The Road to Montgomery!

Recently Michael and I experienced a series of events that were painful and disappointing. But, as a couple, we knew that it would be a journey that we would have to navigate as we move through our trajectory of pain and purpose.

 At some point, I realized that my journey would take a different path than his journey. The way for me became one of maintaining my authentic voice and standing for a principle of what it means to be valued and respected. I did not feel that any of these were occurring in this situation.

 I was angry, hurt, and ultimately disappointed. The church girl in me reached out to those who I felt had offended me ( generally, I choose not to be offended), and to no avail, my wound was getting deeper. I realized even more that people couldn't give you what they don't possess. So I pressed on having conversations with my therapist and my village of support.

 I practiced one of my spiritual disciplines, sat in silence, and waited to hear from God. You may be surprised, but God does speak to me. God tended to my soul at that moment.  God said, "it is okay for you to be present with yourself first and that your voice, your presence, is of value in so many other spaces, and you can walk away."

 I sat with this answer for several days and then conversed with my "village of support," who listened, asked questions, and challenged me on the disruption this could cause. Then each one in different situations said, "I hear you, I see you, continue to pray, and it is okay." By checking with my community of support, I knew that I had heard from God, and I knew that these women "were strong enough to support my truth."

 So what did this mean for me? It meant that my spouse was supportive of my decision, but we had to walk different paths for our healing. We would laugh when he told me that he was at the recovery bridge, but he had not stepped onto the bridge. I told him that it was terrific that he was at the recovery bridge, but I was on the Edmund Pettus Bridge walking to Montgomery. My decision now was about principle. My decision to enter this journey was to say that Black women in ministry matter, clergy spouses matter, and God does not require me to be in spaces that do not value or respect me.

 When I decided to move forward,  I felt my mother Essie B Pearson’s presence. My mother spoke up in a service where I was not allowed to preach from the pulpit. I felt the presence of my First Lady, Ann Martin, who let me walk alongside her going to training and conferences. I felt her presence more so remembering that when she died at 90+, only women spoke at her service, and a woman gave her eulogy.

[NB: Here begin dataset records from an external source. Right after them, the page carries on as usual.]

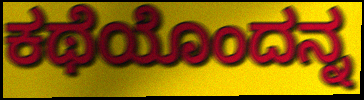
ಕಥೆಯೊಂದನ್ನ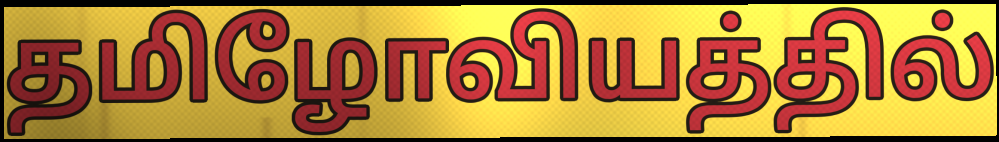
தமிழோவியத்தில்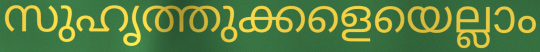
സുഹൃത്തുക്കളെയെല്ലാംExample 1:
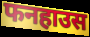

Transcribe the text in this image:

फनहाउस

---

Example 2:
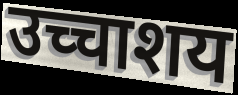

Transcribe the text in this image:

उच्चाशय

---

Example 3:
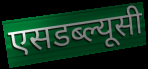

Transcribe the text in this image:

एसडब्ल्यूसी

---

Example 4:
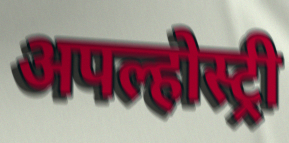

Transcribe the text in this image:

अपल्होस्ट्री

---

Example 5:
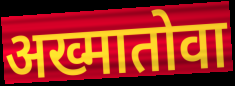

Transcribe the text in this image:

अख्मातोवाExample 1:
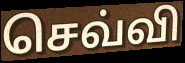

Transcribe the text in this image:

செவ்வி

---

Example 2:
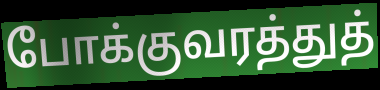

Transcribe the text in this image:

போக்குவரத்துத்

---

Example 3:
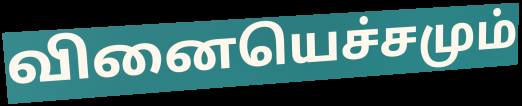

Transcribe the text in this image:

வினையெச்சமும்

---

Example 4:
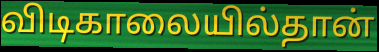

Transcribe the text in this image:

விடிகாலையில்தான்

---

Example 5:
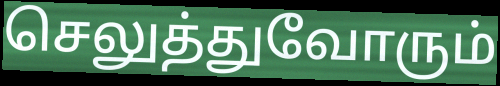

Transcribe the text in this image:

செலுத்துவோரும்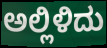
ಅಲ್ಲಿಳಿದು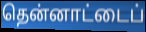
தென்னாட்டைப்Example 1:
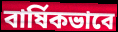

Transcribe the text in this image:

বার্ষিকভাবে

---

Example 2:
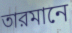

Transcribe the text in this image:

তারমানে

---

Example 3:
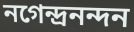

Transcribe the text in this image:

নগেন্দ্রনন্দন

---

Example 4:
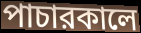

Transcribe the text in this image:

পাচারকালে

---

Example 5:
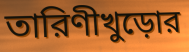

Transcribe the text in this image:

তারিণীখুড়োরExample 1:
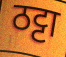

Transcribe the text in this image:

ठट्टा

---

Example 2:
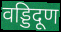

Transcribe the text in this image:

वड्डिदूण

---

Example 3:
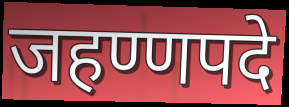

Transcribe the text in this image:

जहण्णपदे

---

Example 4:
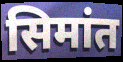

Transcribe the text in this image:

सिमांत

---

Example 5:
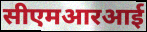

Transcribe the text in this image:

सीएमआरआई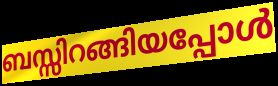
ബസ്സിറങ്ങിയപ്പോൾ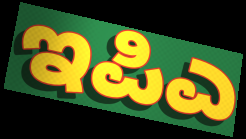
ಇಪಿಎ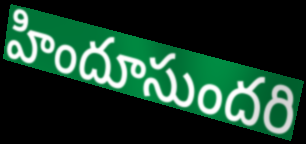
హిందూసుందరి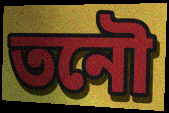
তনৌ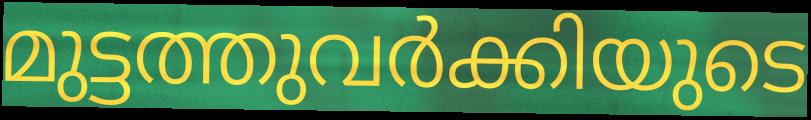
മുട്ടത്തുവർക്കിയുടെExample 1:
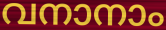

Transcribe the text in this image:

വനാനാം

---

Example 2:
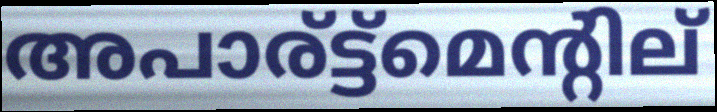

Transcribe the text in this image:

അപാര്ട്ട്മെന്റില്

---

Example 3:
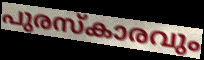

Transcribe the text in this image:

പുരസ്കാരവും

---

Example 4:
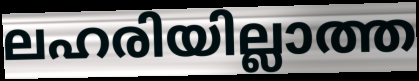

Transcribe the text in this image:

ലഹരിയില്ലാത്ത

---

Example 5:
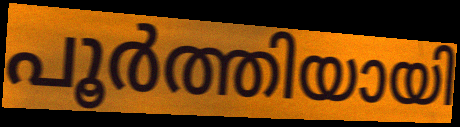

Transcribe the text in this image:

പൂർത്തിയായി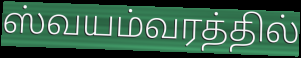
ஸ்வயம்வரத்தில்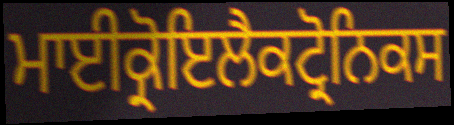
ਮਾਈਕ੍ਰੋਇਲੈਕਟ੍ਰੋਨਿਕਸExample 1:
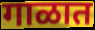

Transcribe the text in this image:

 I am my mother’s daughter. I am Allyson Felecia and Allan Rudolph’s mother and Michael's wife of 46 years. But I am also a black woman in ministry who took a bold step one day and said to my first lady’s husband, Rev. Martin,  I have a call to the ministry. He told me, "Jesus did not have any women disciples." Not having much understanding of scripture at that time, I said," he did not have any black men either."

 The first African American woman to graduate from the Candler School of Theology, Emory University, is almost in Montgomery. My daughter told me when I get to Montgomery, there is a little restaurant where the people sit on top of each other, but the food is delicious. But, unfortunately, it is a pandemic; I might have to order take-out!